▶ **PROBLEM STATEMENT**
Produce a copy of every line in the records that holds the string "using".

Stored data entries
——

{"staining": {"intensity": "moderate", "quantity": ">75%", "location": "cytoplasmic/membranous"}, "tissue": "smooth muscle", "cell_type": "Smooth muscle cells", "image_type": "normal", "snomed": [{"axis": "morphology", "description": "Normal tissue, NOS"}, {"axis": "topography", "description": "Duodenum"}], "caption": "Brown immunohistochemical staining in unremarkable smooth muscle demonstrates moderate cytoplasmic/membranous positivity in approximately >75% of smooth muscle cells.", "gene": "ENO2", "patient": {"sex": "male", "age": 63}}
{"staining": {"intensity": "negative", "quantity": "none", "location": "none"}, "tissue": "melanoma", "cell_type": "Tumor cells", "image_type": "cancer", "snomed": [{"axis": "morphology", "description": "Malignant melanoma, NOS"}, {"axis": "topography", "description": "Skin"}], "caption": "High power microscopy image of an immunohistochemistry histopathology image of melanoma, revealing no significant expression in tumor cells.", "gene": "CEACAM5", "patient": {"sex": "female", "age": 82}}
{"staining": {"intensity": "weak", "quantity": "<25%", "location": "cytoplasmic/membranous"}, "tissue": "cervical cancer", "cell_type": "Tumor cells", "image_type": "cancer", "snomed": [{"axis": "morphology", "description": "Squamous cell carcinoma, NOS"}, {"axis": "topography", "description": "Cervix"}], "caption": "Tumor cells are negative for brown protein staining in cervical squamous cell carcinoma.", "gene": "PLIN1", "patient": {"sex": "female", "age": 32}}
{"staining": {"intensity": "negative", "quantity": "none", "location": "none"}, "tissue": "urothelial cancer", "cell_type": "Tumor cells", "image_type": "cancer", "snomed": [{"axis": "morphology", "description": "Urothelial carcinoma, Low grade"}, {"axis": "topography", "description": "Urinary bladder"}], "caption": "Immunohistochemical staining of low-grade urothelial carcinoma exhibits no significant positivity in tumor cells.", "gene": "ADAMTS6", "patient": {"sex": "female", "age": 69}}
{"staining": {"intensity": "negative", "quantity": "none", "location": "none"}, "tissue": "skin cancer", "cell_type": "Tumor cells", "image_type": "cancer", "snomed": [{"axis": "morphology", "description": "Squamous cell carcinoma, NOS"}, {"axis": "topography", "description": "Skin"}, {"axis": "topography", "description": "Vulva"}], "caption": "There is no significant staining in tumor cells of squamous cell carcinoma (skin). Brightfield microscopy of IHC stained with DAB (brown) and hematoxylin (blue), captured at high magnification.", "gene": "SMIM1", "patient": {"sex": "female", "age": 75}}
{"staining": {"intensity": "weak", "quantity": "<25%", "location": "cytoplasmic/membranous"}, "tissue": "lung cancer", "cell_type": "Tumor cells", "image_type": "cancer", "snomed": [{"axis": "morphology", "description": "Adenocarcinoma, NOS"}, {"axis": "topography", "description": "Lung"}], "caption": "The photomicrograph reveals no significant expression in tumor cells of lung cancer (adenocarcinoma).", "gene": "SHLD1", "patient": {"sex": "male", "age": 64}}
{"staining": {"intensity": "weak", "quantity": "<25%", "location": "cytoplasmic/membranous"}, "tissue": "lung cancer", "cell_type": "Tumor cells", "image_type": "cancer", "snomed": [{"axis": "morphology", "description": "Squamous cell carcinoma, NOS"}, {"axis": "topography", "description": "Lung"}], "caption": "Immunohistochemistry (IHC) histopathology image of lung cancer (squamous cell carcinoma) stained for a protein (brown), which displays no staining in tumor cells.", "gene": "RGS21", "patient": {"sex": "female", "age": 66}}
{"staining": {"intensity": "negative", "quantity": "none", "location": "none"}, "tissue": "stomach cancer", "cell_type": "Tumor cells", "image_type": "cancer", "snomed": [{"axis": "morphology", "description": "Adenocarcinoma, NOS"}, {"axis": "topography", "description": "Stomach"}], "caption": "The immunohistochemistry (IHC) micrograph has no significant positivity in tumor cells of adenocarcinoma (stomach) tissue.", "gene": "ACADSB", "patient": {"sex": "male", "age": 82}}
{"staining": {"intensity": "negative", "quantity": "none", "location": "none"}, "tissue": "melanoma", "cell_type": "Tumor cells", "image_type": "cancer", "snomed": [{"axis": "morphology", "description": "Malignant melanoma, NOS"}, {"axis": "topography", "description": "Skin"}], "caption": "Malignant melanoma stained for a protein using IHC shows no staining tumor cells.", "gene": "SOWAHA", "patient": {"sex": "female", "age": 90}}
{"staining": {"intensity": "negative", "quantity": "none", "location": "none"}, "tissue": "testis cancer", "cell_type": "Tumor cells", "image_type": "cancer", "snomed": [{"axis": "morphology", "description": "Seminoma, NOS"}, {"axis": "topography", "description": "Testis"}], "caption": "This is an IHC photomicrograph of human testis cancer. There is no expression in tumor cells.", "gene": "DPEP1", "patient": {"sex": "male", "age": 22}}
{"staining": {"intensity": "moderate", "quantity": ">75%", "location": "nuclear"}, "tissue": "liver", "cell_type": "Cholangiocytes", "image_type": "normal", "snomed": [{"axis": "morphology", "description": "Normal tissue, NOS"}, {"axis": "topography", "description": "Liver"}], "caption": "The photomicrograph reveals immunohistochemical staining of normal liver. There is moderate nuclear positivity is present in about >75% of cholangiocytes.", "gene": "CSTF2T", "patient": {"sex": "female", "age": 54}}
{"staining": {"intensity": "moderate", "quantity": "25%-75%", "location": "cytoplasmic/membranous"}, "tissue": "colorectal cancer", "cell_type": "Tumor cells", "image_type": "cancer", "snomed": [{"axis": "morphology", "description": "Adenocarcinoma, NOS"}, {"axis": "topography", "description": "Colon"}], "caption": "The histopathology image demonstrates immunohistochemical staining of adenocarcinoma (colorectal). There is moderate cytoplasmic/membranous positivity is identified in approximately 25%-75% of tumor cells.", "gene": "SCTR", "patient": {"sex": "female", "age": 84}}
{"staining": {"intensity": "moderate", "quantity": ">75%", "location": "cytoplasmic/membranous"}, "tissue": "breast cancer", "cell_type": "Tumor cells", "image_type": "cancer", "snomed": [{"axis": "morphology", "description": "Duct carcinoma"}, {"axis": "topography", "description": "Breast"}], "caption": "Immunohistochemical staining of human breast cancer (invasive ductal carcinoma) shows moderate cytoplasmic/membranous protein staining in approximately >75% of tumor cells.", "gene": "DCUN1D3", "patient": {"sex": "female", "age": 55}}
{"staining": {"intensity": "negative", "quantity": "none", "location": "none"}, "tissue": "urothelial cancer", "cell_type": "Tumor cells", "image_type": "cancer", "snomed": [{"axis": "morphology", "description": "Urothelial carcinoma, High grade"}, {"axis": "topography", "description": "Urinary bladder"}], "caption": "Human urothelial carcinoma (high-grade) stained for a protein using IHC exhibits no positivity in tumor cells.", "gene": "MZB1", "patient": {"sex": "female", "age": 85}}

——

▶ **OUTPUT**
{"staining": {"intensity": "negative", "quantity": "none", "location": "none"}, "tissue": "melanoma", "cell_type": "Tumor cells", "image_type": "cancer", "snomed": [{"axis": "morphology", "description": "Malignant melanoma, NOS"}, {"axis": "topography", "description": "Skin"}], "caption": "Malignant melanoma stained for a protein using IHC shows no staining tumor cells.", "gene": "SOWAHA", "patient": {"sex": "female", "age": 90}}
{"staining": {"intensity": "negative", "quantity": "none", "location": "none"}, "tissue": "urothelial cancer", "cell_type": "Tumor cells", "image_type": "cancer", "snomed": [{"axis": "morphology", "description": "Urothelial carcinoma, High grade"}, {"axis": "topography", "description": "Urinary bladder"}], "caption": "Human urothelial carcinoma (high-grade) stained for a protein using IHC exhibits no positivity in tumor cells.", "gene": "MZB1", "patient": {"sex": "female", "age": 85}}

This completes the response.